Take good care what you pray for, Yiddele
— you might get it.
@ the phoenix:
Presently it’s world opinion (without the 50 cents) that presents a serious existential threat to Israel and thwarts it’s initiatives towards self-preservation. It is historic fact that prior to 1967 Israel was for the most part viewed favorably as the struggling underdog before the invented Pally’s usurped such position.
That said, I agree that world pity and sympathy is not ideal nor is fear the optimal sentiment to ensure Israeli security.
A true Torah-Jewish leader would in fact be the best of all worlds and would ensure Israeli security not through fear, nor through pity and sympathy but rather through respect.
@ Yidvocate:
fwiw…comment is in moderation
@ Yidvocate:
with due respect, world opinion and 50 cents will still not buy a cup of coffee.
in this respect, i wholeheartedly agree with yamit, inasmuch as ‘the world needs to FEAR the jew’ and not have a pity and view israel and the jews as underdogs…
hell no!
for a nuclear powered nation to grovel to the criminal hypocrite e.u. AND u.s. is just mind boggling…
to Yidvocate:
I agree that this should lead to Israel finally annexing J&S.
However, until Israel has a proud Jewish leader, of which there is only one even attempting to lead the country, Israel will still be viewed negatively by “the world”.
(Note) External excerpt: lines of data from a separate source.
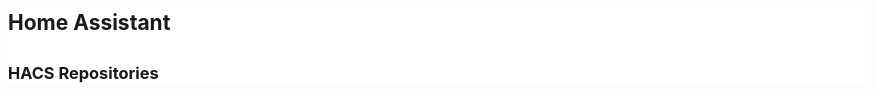 <Route namespace="android" :data='{"path":"/security-bulletin","categories":["program-update"],"example":"/android/security-bulletin","parameters":{},"features":{"requireConfig":false,"requirePuppeteer":false,"antiCrawler":false,"supportBT":false,"supportPodcast":false,"supportScihub":false},"radar":[{"source":["source.android.com/docs/security/bulletin","source.android.com/docs/security/bulletin/asb-overview","source.android.com/"]}],"name":"Security Bulletins","maintainers":["TonyRL"],"url":"source.android.com/docs/security/bulletin/asb-overview","location":"security-bulletin.ts","heat":6,"topFeeds":[{"id":"156000891791099904","type":"feed","url":"rsshub://android/security-bulletin","title":"Android Security Bulletins | Android Open Source Project","description":"Android Security Bulletins | Android Open Source Project - Powered by RSSHub","image":"https://www.gstatic.com/devrel-devsite/prod/v5460c633fd1ad4a595c7768c5f9ad1c686621a7060717ae56fbd5e2f0e851090/androidsource/images/touchicon-180.png"}]}' :test='{"code":1,"message":"AssertionError: expected 311300219235 to be less than 311040000000\n    at checkDate (/home/runner/work/RSSHub/RSSHub/lib/routes.test.ts:36:46)\n    at checkRSS (/home/runner/work/RSSHub/RSSHub/lib/routes.test.ts:61:13)\n    at processTicksAndRejections (node:internal/process/task_queues:105:5)\n    at /home/runner/work/RSSHub/RSSHub/lib/routes.test.ts:80:17\n    at file:///home/runner/work/RSSHub/RSSHub/node_modules/.pnpm/@vitest+runner@2.1.9/node_modules/@vitest/runner/dist/index.js:533:5\n    at runTest (file:///home/runner/work/RSSHub/RSSHub/node_modules/.pnpm/@vitest+runner@2.1.9/node_modules/@vitest/runner/dist/index.js:1056:11)\n    at async Promise.all (index 155)\n    at runSuite (file:///home/runner/work/RSSHub/RSSHub/node_modules/.pnpm/@vitest+runner@2.1.9/node_modules/@vitest/runner/dist/index.js:1191:13)\n    at runSuite (file:///home/runner/work/RSSHub/RSSHub/node_modules/.pnpm/@vitest+runner@2.1.9/node_modules/@vitest/runner/dist/index.js:1205:15)\n    at runFiles (file:///home/runner/work/RSSHub/RSSHub/node_modules/.pnpm/@vitest+runner@2.1.9/node_modules/@vitest/runner/dist/index.js:1262:5)\n    at startTests (file:///home/runner/work/RSSHub/RSSHub/node_modules/.pnpm/@vitest+runner@2.1.9/node_modules/@vitest/runner/dist/index.js:1271:3)\n    at file:///home/runner/work/RSSHub/RSSHub/node_modules/.pnpm/vitest@2.1.9_@types+node@24.8.1_jsdom@27.0.0_bufferutil@4.0.9_postcss@8.5.6_utf-8-valid_96da2c3af309e06ad67c54242c470302/node_modules/vitest/dist/chunks/runBaseTests.3qpJUEJM.js:126:11\n    at withEnv (file:///home/runner/work/RSSHub/RSSHub/node_modules/.pnpm/vitest@2.1.9_@types+node@24.8.1_jsdom@27.0.0_bufferutil@4.0.9_postcss@8.5.6_utf-8-valid_96da2c3af309e06ad67c54242c470302/node_modules/vitest/dist/chunks/runBaseTests.3qpJUEJM.js:90:5)\n    at run (file:///home/runner/work/RSSHub/RSSHub/node_modules/.pnpm/vitest@2.1.9_@types+node@24.8.1_jsdom@27.0.0_bufferutil@4.0.9_postcss@8.5.6_utf-8-valid_96da2c3af309e06ad67c54242c470302/node_modules/vitest/dist/chunks/runBaseTests.3qpJUEJM.js:112:3)\n    at runBaseTests (file:///home/runner/work/RSSHub/RSSHub/node_modules/.pnpm/vitest@2.1.9_@types+node@24.8.1_jsdom@27.0.0_bufferutil@4.0.9_postcss@8.5.6_utf-8-valid_96da2c3af309e06ad67c54242c470302/node_modules/vitest/dist/chunks/base.BZZh4cSm.js:29:3)\n    at ForksBaseWorker.executeTests (file:///home/runner/work/RSSHub/RSSHub/node_modules/.pnpm/vitest@2.1.9_@types+node@24.8.1_jsdom@27.0.0_bufferutil@4.0.9_postcss@8.5.6_utf-8-valid_96da2c3af309e06ad67c54242c470302/node_modules/vitest/dist/workers/forks.js:27:7)"}' />

## Home Assistant <Site url="www.home-assistant.io"/>

### HACS Repositories <Site url="www.home-assistant.io" size="sm" />
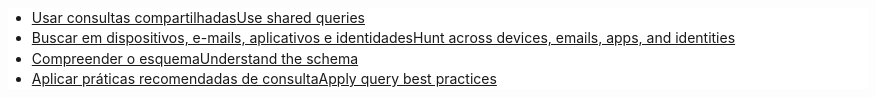 - [<span data-ttu-id="2a70a-245">Usar consultas compartilhadas</span><span class="sxs-lookup"><span data-stu-id="2a70a-245">Use shared queries</span></span>](advanced-hunting-shared-queries.md)
- [<span data-ttu-id="2a70a-246">Buscar em dispositivos, e-mails, aplicativos e identidades</span><span class="sxs-lookup"><span data-stu-id="2a70a-246">Hunt across devices, emails, apps, and identities</span></span>](advanced-hunting-query-emails-devices.md)
- [<span data-ttu-id="2a70a-247">Compreender o esquema</span><span class="sxs-lookup"><span data-stu-id="2a70a-247">Understand the schema</span></span>](advanced-hunting-schema-tables.md)
- [<span data-ttu-id="2a70a-248">Aplicar práticas recomendadas de consulta</span><span class="sxs-lookup"><span data-stu-id="2a70a-248">Apply query best practices</span></span>](advanced-hunting-best-practices.md)
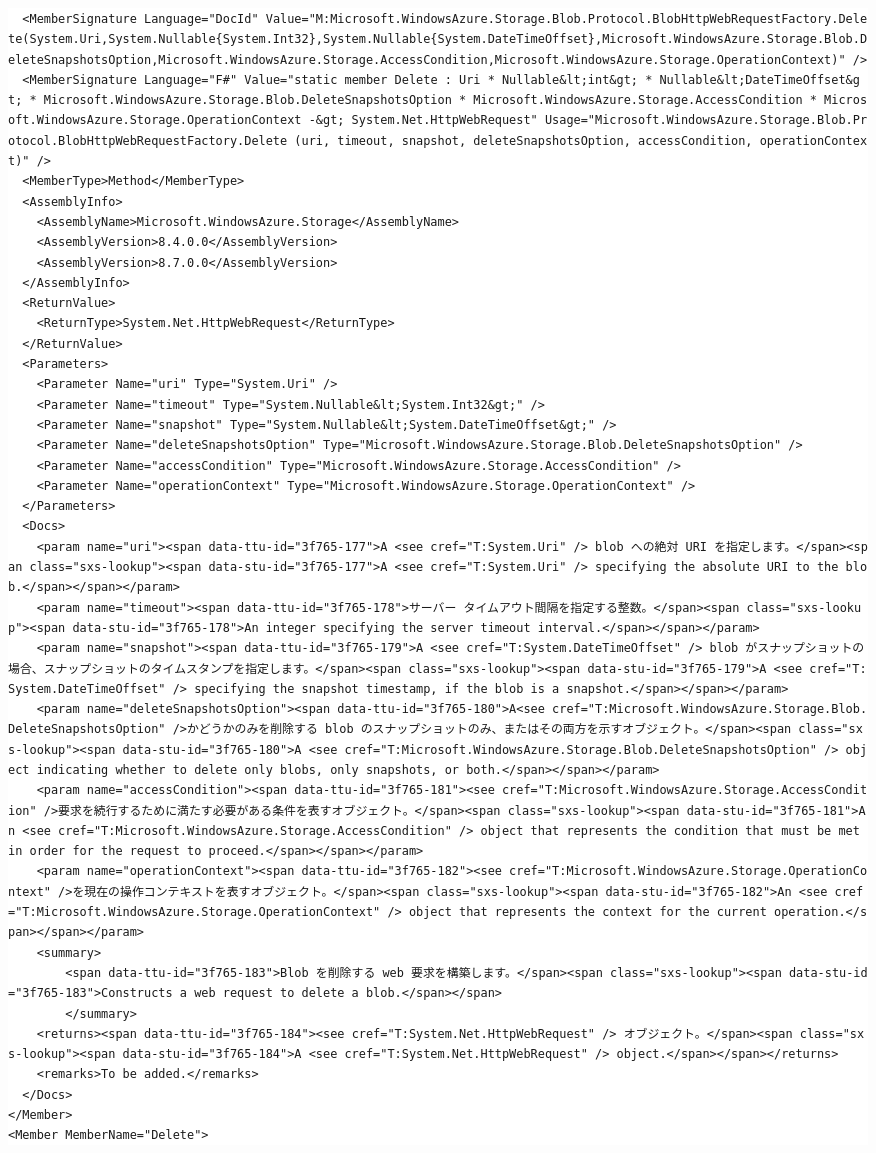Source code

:       <MemberSignature Language="DocId" Value="M:Microsoft.WindowsAzure.Storage.Blob.Protocol.BlobHttpWebRequestFactory.Delete(System.Uri,System.Nullable{System.Int32},System.Nullable{System.DateTimeOffset},Microsoft.WindowsAzure.Storage.Blob.DeleteSnapshotsOption,Microsoft.WindowsAzure.Storage.AccessCondition,Microsoft.WindowsAzure.Storage.OperationContext)" />
      <MemberSignature Language="F#" Value="static member Delete : Uri * Nullable&lt;int&gt; * Nullable&lt;DateTimeOffset&gt; * Microsoft.WindowsAzure.Storage.Blob.DeleteSnapshotsOption * Microsoft.WindowsAzure.Storage.AccessCondition * Microsoft.WindowsAzure.Storage.OperationContext -&gt; System.Net.HttpWebRequest" Usage="Microsoft.WindowsAzure.Storage.Blob.Protocol.BlobHttpWebRequestFactory.Delete (uri, timeout, snapshot, deleteSnapshotsOption, accessCondition, operationContext)" />
      <MemberType>Method</MemberType>
      <AssemblyInfo>
        <AssemblyName>Microsoft.WindowsAzure.Storage</AssemblyName>
        <AssemblyVersion>8.4.0.0</AssemblyVersion>
        <AssemblyVersion>8.7.0.0</AssemblyVersion>
      </AssemblyInfo>
      <ReturnValue>
        <ReturnType>System.Net.HttpWebRequest</ReturnType>
      </ReturnValue>
      <Parameters>
        <Parameter Name="uri" Type="System.Uri" />
        <Parameter Name="timeout" Type="System.Nullable&lt;System.Int32&gt;" />
        <Parameter Name="snapshot" Type="System.Nullable&lt;System.DateTimeOffset&gt;" />
        <Parameter Name="deleteSnapshotsOption" Type="Microsoft.WindowsAzure.Storage.Blob.DeleteSnapshotsOption" />
        <Parameter Name="accessCondition" Type="Microsoft.WindowsAzure.Storage.AccessCondition" />
        <Parameter Name="operationContext" Type="Microsoft.WindowsAzure.Storage.OperationContext" />
      </Parameters>
      <Docs>
        <param name="uri"><span data-ttu-id="3f765-177">A <see cref="T:System.Uri" /> blob への絶対 URI を指定します。</span><span class="sxs-lookup"><span data-stu-id="3f765-177">A <see cref="T:System.Uri" /> specifying the absolute URI to the blob.</span></span></param>
        <param name="timeout"><span data-ttu-id="3f765-178">サーバー タイムアウト間隔を指定する整数。</span><span class="sxs-lookup"><span data-stu-id="3f765-178">An integer specifying the server timeout interval.</span></span></param>
        <param name="snapshot"><span data-ttu-id="3f765-179">A <see cref="T:System.DateTimeOffset" /> blob がスナップショットの場合、スナップショットのタイムスタンプを指定します。</span><span class="sxs-lookup"><span data-stu-id="3f765-179">A <see cref="T:System.DateTimeOffset" /> specifying the snapshot timestamp, if the blob is a snapshot.</span></span></param>
        <param name="deleteSnapshotsOption"><span data-ttu-id="3f765-180">A<see cref="T:Microsoft.WindowsAzure.Storage.Blob.DeleteSnapshotsOption" />かどうかのみを削除する blob のスナップショットのみ、またはその両方を示すオブジェクト。</span><span class="sxs-lookup"><span data-stu-id="3f765-180">A <see cref="T:Microsoft.WindowsAzure.Storage.Blob.DeleteSnapshotsOption" /> object indicating whether to delete only blobs, only snapshots, or both.</span></span></param>
        <param name="accessCondition"><span data-ttu-id="3f765-181"><see cref="T:Microsoft.WindowsAzure.Storage.AccessCondition" />要求を続行するために満たす必要がある条件を表すオブジェクト。</span><span class="sxs-lookup"><span data-stu-id="3f765-181">An <see cref="T:Microsoft.WindowsAzure.Storage.AccessCondition" /> object that represents the condition that must be met in order for the request to proceed.</span></span></param>
        <param name="operationContext"><span data-ttu-id="3f765-182"><see cref="T:Microsoft.WindowsAzure.Storage.OperationContext" />を現在の操作コンテキストを表すオブジェクト。</span><span class="sxs-lookup"><span data-stu-id="3f765-182">An <see cref="T:Microsoft.WindowsAzure.Storage.OperationContext" /> object that represents the context for the current operation.</span></span></param>
        <summary>
            <span data-ttu-id="3f765-183">Blob を削除する web 要求を構築します。</span><span class="sxs-lookup"><span data-stu-id="3f765-183">Constructs a web request to delete a blob.</span></span>
            </summary>
        <returns><span data-ttu-id="3f765-184"><see cref="T:System.Net.HttpWebRequest" /> オブジェクト。</span><span class="sxs-lookup"><span data-stu-id="3f765-184">A <see cref="T:System.Net.HttpWebRequest" /> object.</span></span></returns>
        <remarks>To be added.</remarks>
      </Docs>
    </Member>
    <Member MemberName="Delete">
But it will be a big improvement nonetheless.
@ dweller:
No, I have no illusion. The Pallys will still be the Pallys, in truth indistinguishable from the larger Muslim Middle East and it’s iridescent hatred of the Jew and the Jewish state. The difference will be that Israel will become whole with defensible borders and can respond appropriately to acts of war perpetrated by the sovereign “Palestinian” state of Jordan. the mindset will change back to pre-1967 and the Pallys will no long be perceived as the victim and underdog. World perception will once again revert to recognizing Israel as the victim and underdog surrounded by millions of enemy Arabs.
@ Yidvocate:
Whereupon the Paly terror clubs will simply learn an entirely new modus operandi (oh, joy!)
— they’ll take up, what — Bocci Ball?
Needlepoint?
Basket weaving?
Horseshoes?
Jai alai?
The damage?
The fall of the Hashemite regime can only herald in the long awaited “Palestinian State”, followed hard on by the Israeli long neglected annexation of Judea and Samaria and the final solution of the Pally-Problem.